Selected text Block Start

Not sure if its already been said as i havent read the whole thread but , if you have no wings you need REDBULL LOL


----------



## Mars (Aug 25, 2007)

Just a quickie yeti, stick with the " lat pulldowns" using various diifferent grips, but def overhand wide grip, your dropping that fat great mate, you'll soon be able to incorparate Pull ups/chins, with that and the weight loss, you'll soon be flying.


----------



## SCJP (Sep 8, 2005)

Hey, here's an idea.....

.......why not try a can of Redbullllllll!!


----------



## cellaratt (Jul 16, 2008)

I like one arm bent-over DB rows. Can really feel the mind muscle connection. Probably my over-all favorite exercise.


----------



## BLUE(UK) (Jan 9, 2008)

cellaratt said:


> I like one arm bent-over DB rows. Can really feel the mind muscle connection. Probably my over-all favorite exercise.


Strangely,i have never felt anything doing one arm dumbell rows.I must be doing something wrong and over the years i always give it another go but it just dont work for me.

Bent barbell rows work for me,as do machine rows(not pulley rows).

Strange but true.


----------



## dan2004 (May 8, 2007)

Dont say i dont treat you yeti babes


----------



## YetiMan1436114545 (Dec 7, 2007)

dan2004 said:


> Dont say i dont treat you yeti babes


lol dan you ****er! Not seen you on msn in a while mate! Hope all is well with you!


----------



## shauno (Aug 26, 2007)

from what ive read, the key to a big back is mind muscle connection, and full contractions.

imagine your hands are hooks on backs exercises and pull from the elbow.

squeeze at the contraction and let them stretch at the negative phase of the movement


----------



## cellaratt (Jul 16, 2008)

If you have a work out partner or can grap someone around you have them place there fingers in the middle of your back, ( between the shoulder blades ), you want to pinch there fingers this will help with the mind muscle connection. Works great on seated-rows...


----------



## ba baracuss (Apr 26, 2004)

Dumbell rows are my current favourite.

I've found the trick is to maintain more of a right angle between forearm and upper arm, thus keeping the weight more toward the waist than the shoulder. You can really feel the lat doing the work this way.

Either than or how about Red Bull?


----------



## tojona (Apr 20, 2008)

YetiMan said:


> Ok, I currently do a push/pull/leg day. The bits on my back under my arms (my wings, cant remember proper name!) Do not seem to be growing. I thought they were but I cant even feel muscle there! Im doing deadlifts, straight legged dead lifts, Lat pull downs - although my gym we have some proper gay machine that I put on max weight and its not even hard :/ and I do bent over rows, 5x5 at around 70k but still no growth! Have slowed down the sets and reps but still nothing, any thing I can chuck in the mix?

Selected text Block End

Task list >>
- A) For each statement about the forum thread, answer yes or no and quote the words from the thread that decide it: (i) BLUE(UK) gets results from machine rows; (ii) cellaratt suggests having a partner place fingers on the lower back; (iii) YetiMan does bent over rows at 5x5 with around 70k.
- B) In the forum thread, what does ba baracuss say to maintain between the forearm and upper arm during dumbbell rows?
The items after this forum thread are separate material.

Material shown Block Start

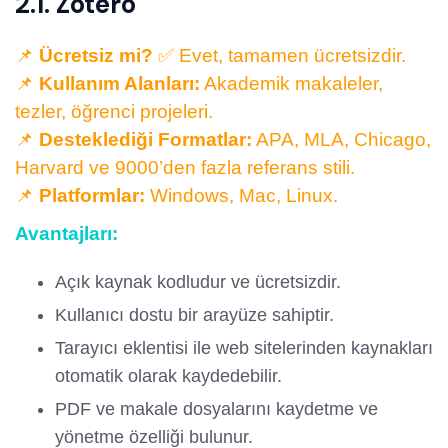
2.1. Zotero
📌
Ücretsiz mi?
✅ Evet, tamamen ücretsizdir.
📌
Kullanım Alanları:
Akademik makaleler,
tezler, öğrenci projeleri.
📌
Desteklediği Formatlar:
APA, MLA, Chicago,
Harvard ve 9000’den fazla referans stili.
📌
Platformlar:
Windows, Mac, Linux.
Avantajları:
Açık kaynak kodludur ve ücretsizdir.
Kullanıcı dostu bir arayüze sahiptir.
Tarayıcı eklentisi ile web sitelerinden kaynakları
otomatik olarak kaydedebilir.
PDF ve makale dosyalarını kaydetme ve
yönetme özelliği bulunur.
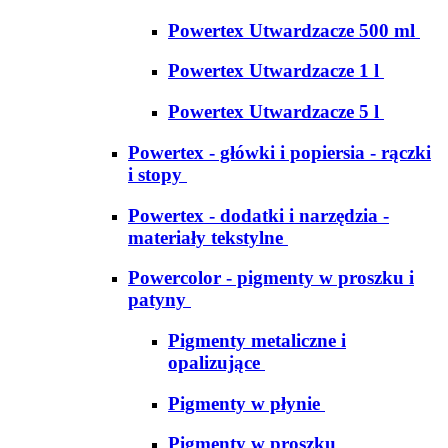
Powertex Utwardzacze 500 ml
Powertex Utwardzacze 1 l
Powertex Utwardzacze 5 l
Powertex - główki i popiersia - rączki
i stopy
Powertex - dodatki i narzędzia -
materiały tekstylne
Powercolor - pigmenty w proszku i
patyny
Pigmenty metaliczne i
opalizujące
Pigmenty w płynie
Pigmenty w proszku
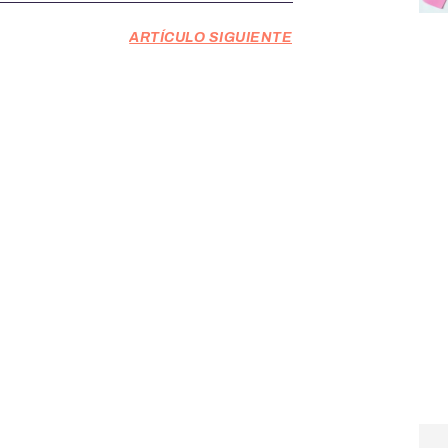
ARTÍCULO SIGUIENTE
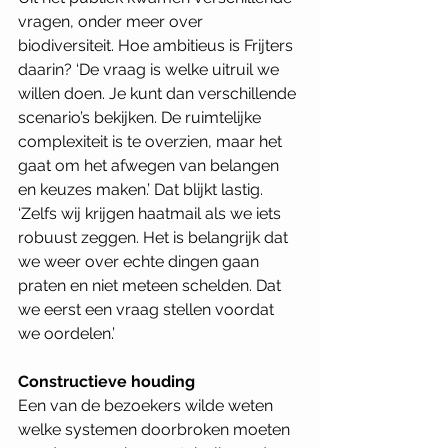
vragen, onder meer over 
biodiversiteit. Hoe ambitieus is Frijters 
daarin? ‘De vraag is welke uitruil we 
willen doen. Je kunt dan verschillende 
scenario’s bekijken. De ruimtelijke 
complexiteit is te overzien, maar het 
gaat om het afwegen van belangen 
en keuzes maken.’ Dat blijkt lastig. 
‘Zelfs wij krijgen haatmail als we iets 
robuust zeggen. Het is belangrijk dat 
we weer over echte dingen gaan 
praten en niet meteen schelden. Dat 
we eerst een vraag stellen voordat 
we oordelen.’  
Constructieve houding
Een van de bezoekers wilde weten 
welke systemen doorbroken moeten 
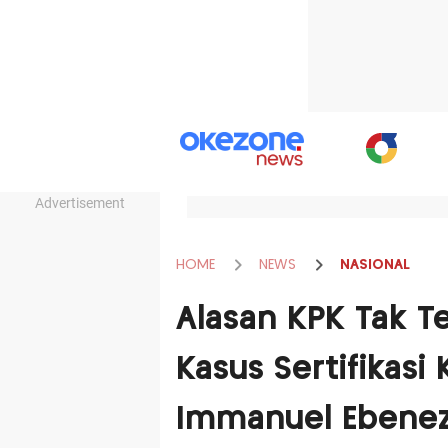
Advertisement
HOME
NEWS
NASIONAL
Alasan KPK Tak T
Kasus Sertifikasi
Immanuel Ebene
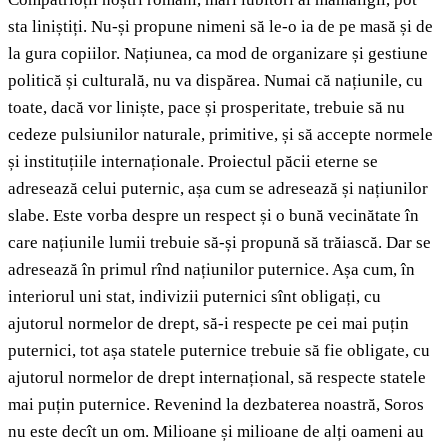
sta liniștiți. Nu-și propune nimeni să le-o ia de pe masă și de
la gura copiilor. Națiunea, ca mod de organizare și gestiune
politică și culturală, nu va dispărea. Numai că națiunile, cu
toate, dacă vor liniște, pace și prosperitate, trebuie să nu
cedeze pulsiunilor naturale, primitive, și să accepte normele
și instituțiile internaționale. Proiectul păcii eterne se
adresează celui puternic, așa cum se adresează și națiunilor
slabe. Este vorba despre un respect și o bună vecinătate în
care națiunile lumii trebuie să-și propună să trăiască. Dar se
adresează în primul rînd națiunilor puternice. Așa cum, în
interiorul uni stat, indivizii puternici sînt obligați, cu
ajutorul normelor de drept, să-i respecte pe cei mai puțin
puternici, tot așa statele puternice trebuie să fie obligate, cu
ajutorul normelor de drept internațional, să respecte statele
mai puțin puternice. Revenind la dezbaterea noastră, Soros
nu este decît un om. Milioane și milioane de alți oameni au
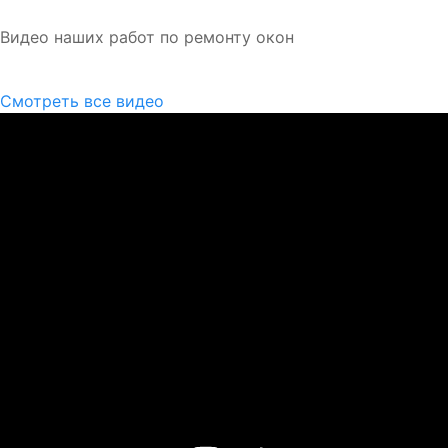
Видео наших работ по ремонту окон
Смотреть все видео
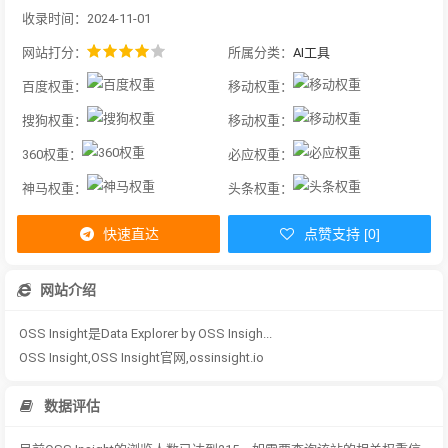
收录时间：2024-11-01
网站打分：
所属分类：
AI工具
百度权重：
移动权重：
搜狗权重：
移动权重：
360权重：
必应权重：
神马权重：
头条权重：
快速直达
点赞支持 [0]
网站介绍
OSS Insight是Data Explorer by OSS Insigh...
OSS Insight,OSS Insight官网,ossinsight.io
数据评估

Material shown Block End

Results by task >>
- A)
(i) Yes: "Bent barbell rows work for me,as do machine rows(not pulley rows)."
(ii) No: "have them place there fingers in the middle of your back, ( between the shoulder blades )"
(iii) Yes: "I do bent over rows, 5x5 at around 70k"

- B) More of a right angle, which keeps the weight more toward the waist than the shoulder.